Perkataan putri kecilnya tadi pagi, benar-benar berpengaruh besar padanya.
Anak sekecil itu, mengerti apa yang dilihat dan dirasakan dari kedua orang tuanya. Ungkapan hati Della pagi tadi, adalah murni curahan hati putrinya yang jarang dia perhatikan beberapa tahun ke belakang.
Rangga mengakui bahwa pernikahannya dengan Ayu tidak didasari oleh cinta, lebih kepada tanggung jawab atas kebodohan yang dilakukan dulu.
Jika saja saat malam kelulusan itu dia tidak mabuk berat, mungkin dia tidak akan terbangun di pagi hari dalam keadaan telanjang bersama Ayu, dipergoki oleh kedua orang tua dan kakak perempuannya. Nasi sudah menjadi bubur, dia memilih mempertanggungjawabkan perbuatannya dengan menikahi Ayu.
Kini telah ada Della di antara mereka.
Rasanya, dia tidak mampu menghancurkan senyum putrinya jika tetap bersikeras bersama Dessi dan berpisah dengan Ayu.
Setelah pengabaian bertahun-tahun, rasanya tak adil jika harus menghancurkan mereka sekali lagi. Della tidak boleh menjadi korban keegoisannya, begitupun Ayu. Wanita itu sudah menjadi istri yang sempurna untuk dirinya, dan ibu yang baik untuk putrid mereka.

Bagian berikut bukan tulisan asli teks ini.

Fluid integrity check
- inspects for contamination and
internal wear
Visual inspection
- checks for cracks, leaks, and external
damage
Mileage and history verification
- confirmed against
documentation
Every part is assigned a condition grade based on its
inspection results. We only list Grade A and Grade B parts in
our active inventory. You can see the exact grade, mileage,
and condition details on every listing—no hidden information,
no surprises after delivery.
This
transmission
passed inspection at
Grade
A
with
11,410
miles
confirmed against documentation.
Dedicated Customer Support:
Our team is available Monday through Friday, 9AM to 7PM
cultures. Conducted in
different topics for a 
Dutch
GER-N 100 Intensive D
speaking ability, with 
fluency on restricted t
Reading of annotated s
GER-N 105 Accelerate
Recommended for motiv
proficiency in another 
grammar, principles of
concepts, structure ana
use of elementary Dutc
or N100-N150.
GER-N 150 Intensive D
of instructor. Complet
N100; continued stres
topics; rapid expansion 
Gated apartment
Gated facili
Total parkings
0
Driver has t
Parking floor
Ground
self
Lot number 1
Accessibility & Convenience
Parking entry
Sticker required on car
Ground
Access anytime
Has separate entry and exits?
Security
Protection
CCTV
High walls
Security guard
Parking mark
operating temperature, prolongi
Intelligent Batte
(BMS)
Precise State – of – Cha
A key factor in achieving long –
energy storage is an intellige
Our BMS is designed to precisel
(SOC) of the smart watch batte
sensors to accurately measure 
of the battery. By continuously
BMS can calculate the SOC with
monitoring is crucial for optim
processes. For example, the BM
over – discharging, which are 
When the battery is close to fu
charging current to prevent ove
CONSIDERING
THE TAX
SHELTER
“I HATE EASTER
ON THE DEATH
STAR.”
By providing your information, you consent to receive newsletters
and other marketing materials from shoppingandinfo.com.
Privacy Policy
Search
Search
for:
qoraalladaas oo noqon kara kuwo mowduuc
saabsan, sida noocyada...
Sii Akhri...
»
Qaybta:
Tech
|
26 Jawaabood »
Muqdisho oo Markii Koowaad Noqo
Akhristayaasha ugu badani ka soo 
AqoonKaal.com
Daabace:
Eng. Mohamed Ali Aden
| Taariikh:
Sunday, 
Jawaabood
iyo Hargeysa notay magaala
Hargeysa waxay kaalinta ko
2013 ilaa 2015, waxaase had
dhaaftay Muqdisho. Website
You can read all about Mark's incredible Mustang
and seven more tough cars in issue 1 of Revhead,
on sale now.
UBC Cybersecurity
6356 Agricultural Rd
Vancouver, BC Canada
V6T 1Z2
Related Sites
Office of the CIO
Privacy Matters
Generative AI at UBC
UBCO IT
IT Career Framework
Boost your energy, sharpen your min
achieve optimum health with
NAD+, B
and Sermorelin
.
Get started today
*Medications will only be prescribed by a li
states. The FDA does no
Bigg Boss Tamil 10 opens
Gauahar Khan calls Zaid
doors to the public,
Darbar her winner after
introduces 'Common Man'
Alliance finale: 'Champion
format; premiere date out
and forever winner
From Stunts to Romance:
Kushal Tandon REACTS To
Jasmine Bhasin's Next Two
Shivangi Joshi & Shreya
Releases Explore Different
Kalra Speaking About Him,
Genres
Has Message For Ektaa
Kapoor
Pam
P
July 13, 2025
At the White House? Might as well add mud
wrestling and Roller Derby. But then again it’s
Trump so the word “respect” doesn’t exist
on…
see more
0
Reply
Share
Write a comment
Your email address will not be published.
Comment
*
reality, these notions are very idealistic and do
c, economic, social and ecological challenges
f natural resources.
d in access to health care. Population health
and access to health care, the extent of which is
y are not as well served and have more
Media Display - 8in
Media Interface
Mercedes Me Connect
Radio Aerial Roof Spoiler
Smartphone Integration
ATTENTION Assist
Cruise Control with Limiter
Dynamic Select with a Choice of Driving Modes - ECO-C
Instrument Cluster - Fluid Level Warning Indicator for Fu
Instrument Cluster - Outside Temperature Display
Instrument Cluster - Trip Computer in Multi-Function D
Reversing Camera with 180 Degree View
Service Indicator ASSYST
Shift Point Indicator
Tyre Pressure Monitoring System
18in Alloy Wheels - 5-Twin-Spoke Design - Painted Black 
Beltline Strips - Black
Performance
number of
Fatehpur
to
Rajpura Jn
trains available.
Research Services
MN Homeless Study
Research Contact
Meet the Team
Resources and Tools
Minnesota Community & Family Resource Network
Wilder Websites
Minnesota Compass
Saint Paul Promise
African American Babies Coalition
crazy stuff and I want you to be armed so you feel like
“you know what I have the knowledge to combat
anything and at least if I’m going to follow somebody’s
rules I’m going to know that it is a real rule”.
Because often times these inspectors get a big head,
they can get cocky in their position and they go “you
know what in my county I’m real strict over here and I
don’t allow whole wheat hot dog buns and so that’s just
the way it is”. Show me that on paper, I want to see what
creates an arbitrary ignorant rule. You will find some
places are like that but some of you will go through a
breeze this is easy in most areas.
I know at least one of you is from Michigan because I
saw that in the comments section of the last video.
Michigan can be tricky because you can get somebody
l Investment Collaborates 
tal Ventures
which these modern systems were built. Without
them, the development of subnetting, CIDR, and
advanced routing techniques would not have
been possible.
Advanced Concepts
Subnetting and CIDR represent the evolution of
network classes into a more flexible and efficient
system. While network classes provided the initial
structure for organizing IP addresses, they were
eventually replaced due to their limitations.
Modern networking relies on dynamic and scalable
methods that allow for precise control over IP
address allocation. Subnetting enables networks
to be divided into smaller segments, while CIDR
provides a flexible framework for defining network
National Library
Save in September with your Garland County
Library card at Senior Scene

Tidak ada alasan lain untuk berpisah. Jika alasannya cinta, memang dia belum punya itu. Mulai saat ini, dia bertekad ingin belajar mencintai istri yang halal untuk dirinya, dan yakin rasa itu akan muncul dengan perlahan.
Rangga membuka pintu kamar dengan pelan, saat ia tahu dari pembantunya bahwa Della masih tidur siang di kamar bersama Ayu. Pria itu melihat pemandangan yang menghangatkan hati, sang putri kecil tidur bergelung dalam kehangatan pelukan bundanya.
Sungguh, pemandangan yang tidak akan bisa ditebus dengan harga berapa pun. Rangga bergegas membuka sepatu dan kemejanya. Berganti dengan kaos oblong dan celana pendek. Lalu naik pelan-pelan mendekati anak dan istrinya.
Rangga berbaring di belakang Ayu yang tengah mendekap putrinya.
Dengan hati-hati, menyusupkan lengannya ke pinggang sang istri. Berusaha tidak mengenai lengan yang terluka dan mengusiknya.
Dia menenggelamkan wajah di balik punggung Ayu, mencium aroma tubuh istrinya yang bercampur dengan keringat tapi terasa wangi di hidungnya. Wangi yang membuatnya ketagihan sejak dulu dia berada di dekat Ayu, lembut dan menenangkan.
Dia masih menghirup dalam-dalam aroma tubuh istrinya, mengecup bahunya yang terbuka dan akhirnya berhenti di leher belakang Ayu.
Rangga menggeram rendah karena sesuatu dalam dirinya mulai terusik, dan bergairah Berusaha meredamnya dengan mengeratkan pelukan pada tubuh Ayu, dan bergabung istirahat sejenak untuk melepas lelah.